Rounding with observers, students, residents, or fellows is at the core of academic medicine. It is an age old tradition that has its roots in the early days of apprenticeship. However, spending quality time teaching and discussing principles of patient care is becoming increasingly more difficult. The modern hospital and clinic continue to demand more time of everyone involved. Pressure is being placed to see more patients, and write lengthy notes with more cumbersome documentation. There is an ever increasing burden of administrative tasks, duty hour constraints, didactic lecture requirements, and many other issues that conspire to hinder the wonderful teaching opportunities that occur while rounding. In a recent article in AJKD, Dr. Melanie Hoenig offers 10 tips to invigorate attending rounds and precepting sessions for the nephrologist. This comes at a perfect time. Our field is in the midst of a midlife crisis. It is time to inspire a new generation of kidney doctors. Patients depend on it.
- Rejoice in the care of patients on dialysis
- Discuss the ethics of ESKD
- Go to the bedside
- Pose questions “on the fly”
- Perform calculations and make predictions
- Tell a great story
- Review landmark studies
- Go to the microscope
- Have a curriculum
- Love and Care for your Patients
I’ll highlight some of the examples and tips that she gives. First, Hoenig implores us to go back the bedside. This sounds so obvious, yet it so vital. She gives the example of taking the team to the dialysis unit. Examining a patient as dialysis is being performed leads to a discussion on how the blood flows from the patient to the machine and back to the patient. Describe how the dialysate interacts with the blood in the dialysis membrane. Examine the access and point the learner to resources like Dr. Vachharajani’s “Atlas of Vascular Access”.
Another great tip is to develop a curriculum. As obvious as it sounds, it is often times overlooked. Don’t rely on random chance to bring up topics. Try to reinforce various aspects of the field without just focusing on inpatient nephrology. Weave in stories or a narrative: this is so powerful and what has made TED talks such a phenomenon. Use them yourself. Hoenig discusses the story of Brescia and Cimino whose seminal work on fistula creation was a game changer and ushered in the era of dialysis.
Discuss the landmark studies. Examples include the original publication on the fractional excretion of sodium. The report of Dr. Murray performing the first kidney transplant. The recent description of the 2015 NephMadness champion APOL1 risk alleles partly explaining the disparities in kidney disease but simultaneously conferring resistance to African sleeping sickness, Trypanosoma brucei rhodesiense. The description and application of measuring PLA2R antibody levels in idiopathic membranous nephropathy.

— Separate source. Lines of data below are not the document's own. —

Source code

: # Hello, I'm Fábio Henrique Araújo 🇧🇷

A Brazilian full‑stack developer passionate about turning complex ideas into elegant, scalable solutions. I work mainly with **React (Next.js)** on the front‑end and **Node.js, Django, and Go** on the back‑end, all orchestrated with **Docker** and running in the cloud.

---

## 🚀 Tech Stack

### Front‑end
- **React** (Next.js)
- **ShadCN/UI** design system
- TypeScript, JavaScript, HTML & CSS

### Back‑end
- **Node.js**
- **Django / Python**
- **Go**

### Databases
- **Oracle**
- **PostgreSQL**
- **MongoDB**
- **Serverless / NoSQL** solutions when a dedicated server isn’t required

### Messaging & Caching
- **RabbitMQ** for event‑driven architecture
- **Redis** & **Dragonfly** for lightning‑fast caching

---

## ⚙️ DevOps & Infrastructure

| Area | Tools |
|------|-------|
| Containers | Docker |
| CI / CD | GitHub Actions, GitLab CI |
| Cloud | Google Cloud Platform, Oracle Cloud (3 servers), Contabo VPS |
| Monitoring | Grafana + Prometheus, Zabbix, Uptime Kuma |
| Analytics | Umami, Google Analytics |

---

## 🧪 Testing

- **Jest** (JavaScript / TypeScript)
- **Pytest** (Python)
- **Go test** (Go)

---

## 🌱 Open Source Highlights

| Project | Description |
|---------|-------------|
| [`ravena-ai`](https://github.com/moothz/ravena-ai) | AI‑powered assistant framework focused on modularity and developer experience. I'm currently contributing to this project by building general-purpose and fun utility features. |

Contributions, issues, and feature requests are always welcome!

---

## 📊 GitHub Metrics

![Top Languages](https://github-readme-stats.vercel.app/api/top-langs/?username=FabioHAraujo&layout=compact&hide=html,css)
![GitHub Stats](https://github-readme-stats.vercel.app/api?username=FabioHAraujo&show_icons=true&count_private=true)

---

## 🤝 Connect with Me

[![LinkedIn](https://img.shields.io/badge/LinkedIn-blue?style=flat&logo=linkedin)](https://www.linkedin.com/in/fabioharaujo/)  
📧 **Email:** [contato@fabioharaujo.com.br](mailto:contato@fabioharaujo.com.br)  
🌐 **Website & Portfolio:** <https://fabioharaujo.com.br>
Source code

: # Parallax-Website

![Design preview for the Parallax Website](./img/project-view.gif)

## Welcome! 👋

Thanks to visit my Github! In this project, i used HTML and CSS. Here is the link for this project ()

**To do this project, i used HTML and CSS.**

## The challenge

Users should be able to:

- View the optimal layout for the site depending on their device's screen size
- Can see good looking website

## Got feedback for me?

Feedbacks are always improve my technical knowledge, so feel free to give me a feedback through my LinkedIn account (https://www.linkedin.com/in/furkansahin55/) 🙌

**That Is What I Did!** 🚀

Most importantly, love thy patient. She provides quote from David Goldfarb from the CJASN e-journal club which is perfect: “You have to love your patients; you have to care about them, their health and their problems”. Show the learners that being a nephrologist is important. We help guide patients through some of life’s most difficult transitions. We provide support and guidance. This is what’s the essence of nephrology.
These are great tips, and enforce what a fantastic field nephrology is. This is why I became a nephrologist and I’m sure it is why many others did as well. Watching my mentors connect with patients and families. Making a complex problem simple and understandable. Nephrologists have the opportunity to see their patients more often than any other specialists in medicine. This is truly powerful. We get to share in the joy of a kidney transplant or successfully treating a glomerular disease. Let’s all do our part and spread the joy of nephrology.